YOUR INSTRUCTIONS >> The answer must consist solely of the lines from the one containing "T800, due: Aug 25 -> Aug 26" through the last line of the records below, repeated exactly, with all pictures omitted.

(Entries taken from a collection)
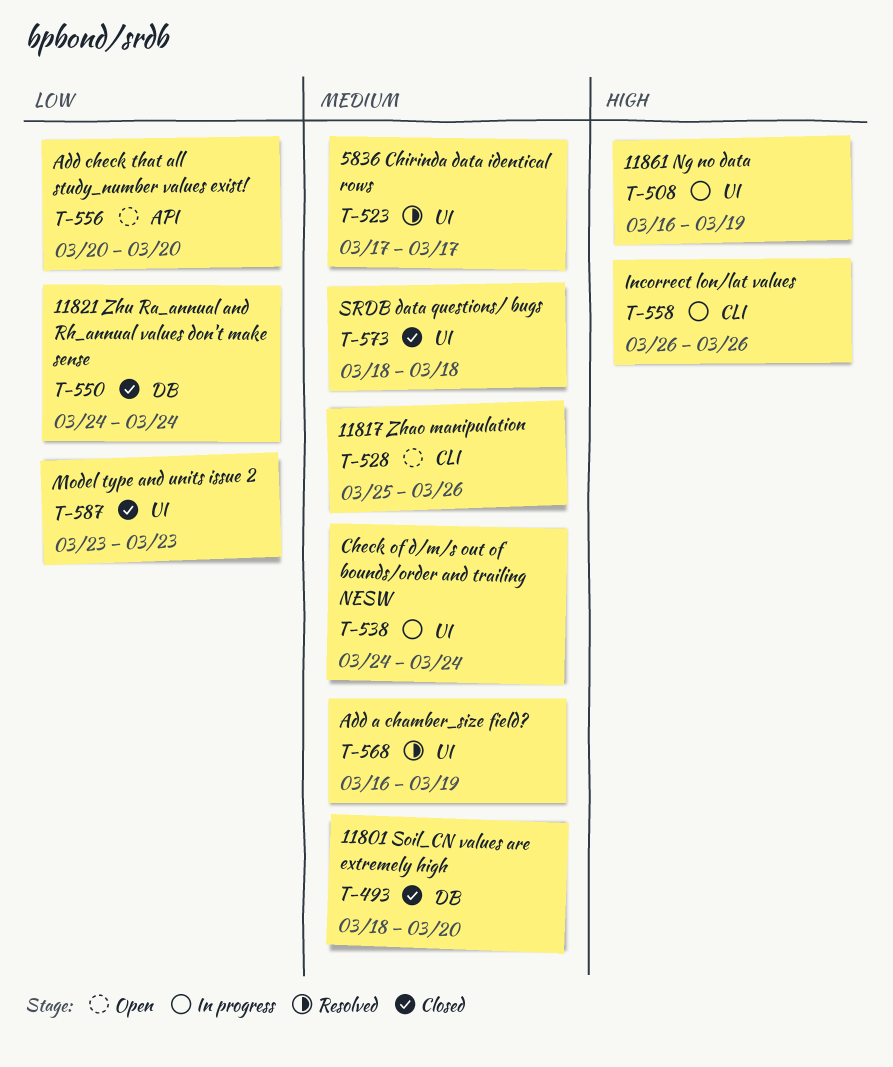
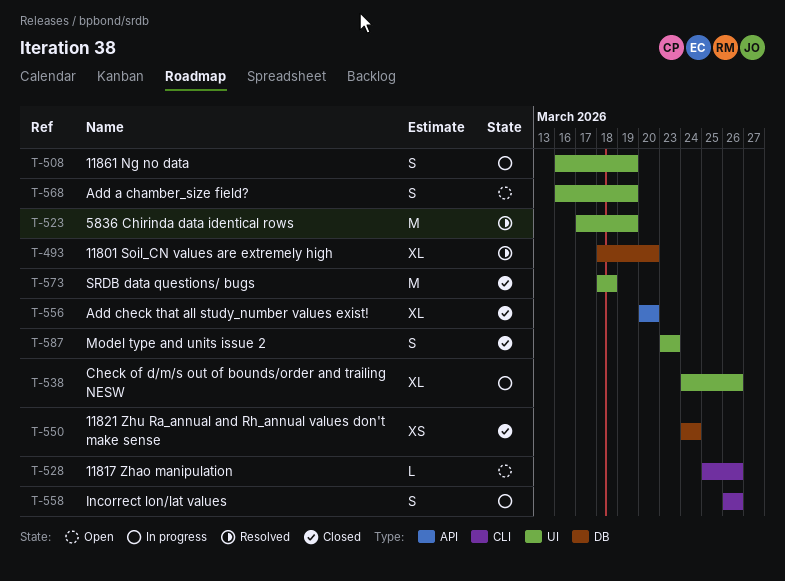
T-493, status: Closed -> Resolved
T-523, due: Mar 17 -> Mar 19
T-538, due: Mar 24 -> Mar 26
T-556, status: Open -> Closed
T-568, status: Resolved -> Open

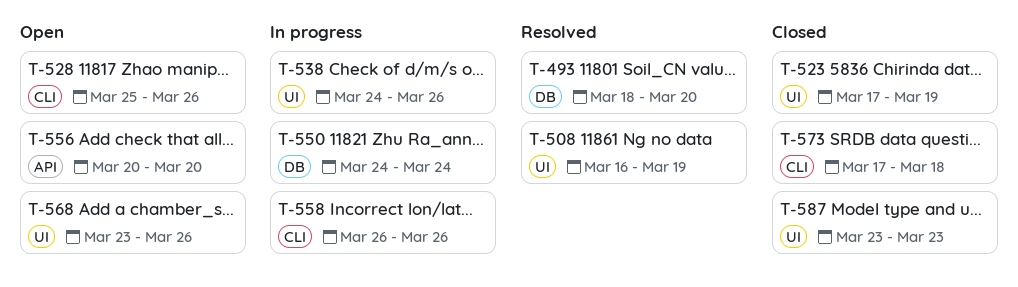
T-508, status: In progress -> Resolved
T-523, status: Resolved -> Closed
T-550, status: Closed -> In progress
T-556, status: Closed -> Open
T-568, start: Mar 16 -> Mar 23
T-568, due: Mar 19 -> Mar 26
T-573, label: UI -> CLI
T-573, start: Mar 18 -> Mar 17

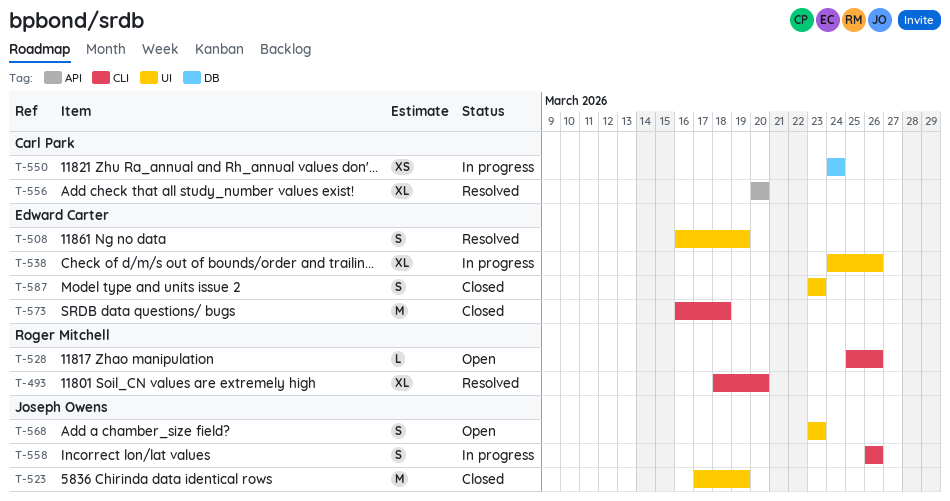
T-493, label: DB -> CLI
T-556, status: Open -> Resolved
T-568, due: Mar 26 -> Mar 23
T-573, start: Mar 17 -> Mar 16

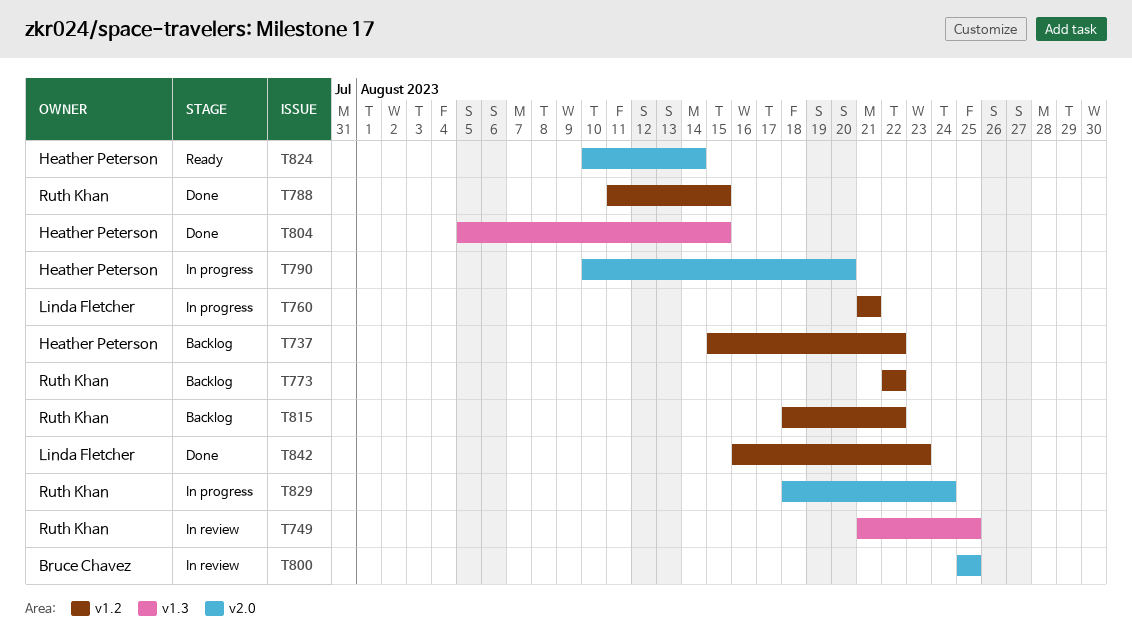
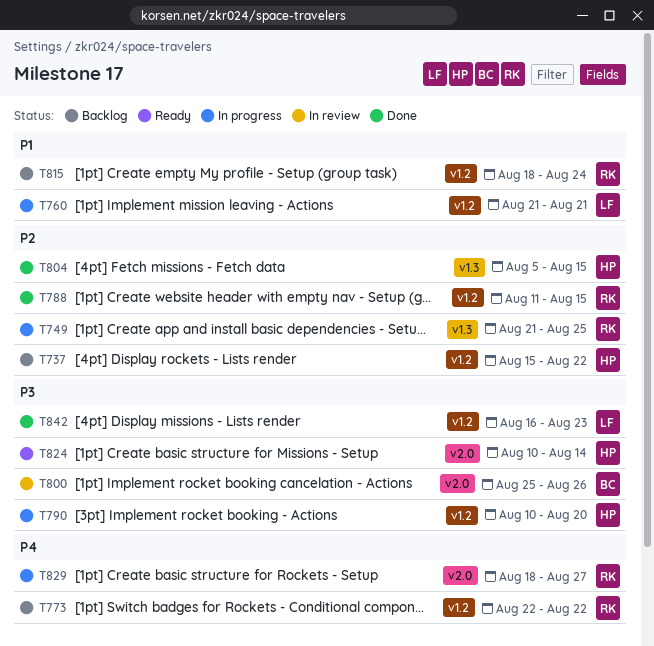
T749, status: In review -> In progress
T790, label: v2.0 -> v1.2
T800, due: Aug 25 -> Aug 26
T815, due: Aug 22 -> Aug 24
T829, due: Aug 24 -> Aug 27

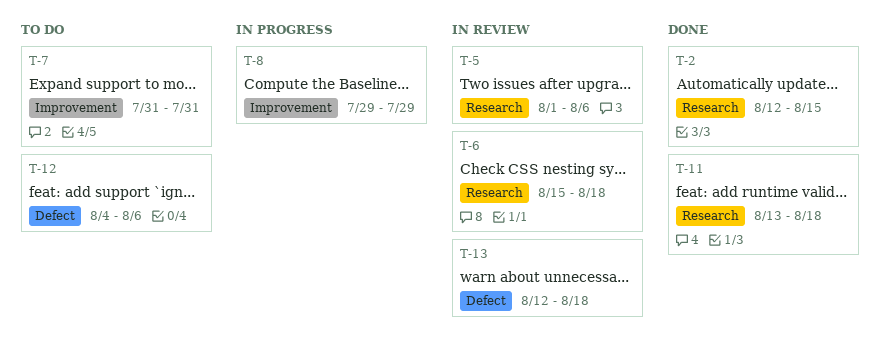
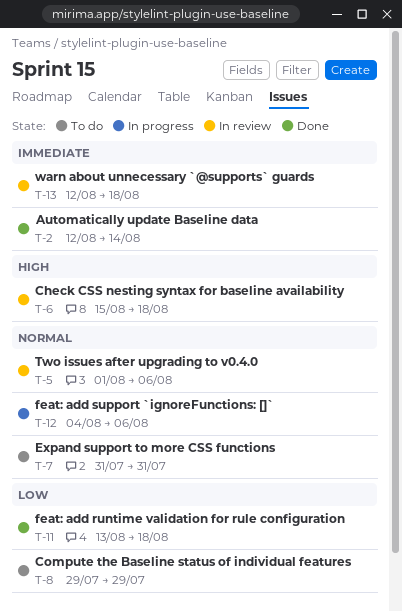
T-2, due: Aug 15 -> Aug 14
T-8, status: In progress -> To do
T-12, status: To do -> In progress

ANSWER TO THIS EXERCISE >>
T800, due: Aug 25 -> Aug 26
T815, due: Aug 22 -> Aug 24
T829, due: Aug 24 -> Aug 27

T-2, due: Aug 15 -> Aug 14
T-8, status: In progress -> To do
T-12, status: To do -> In progress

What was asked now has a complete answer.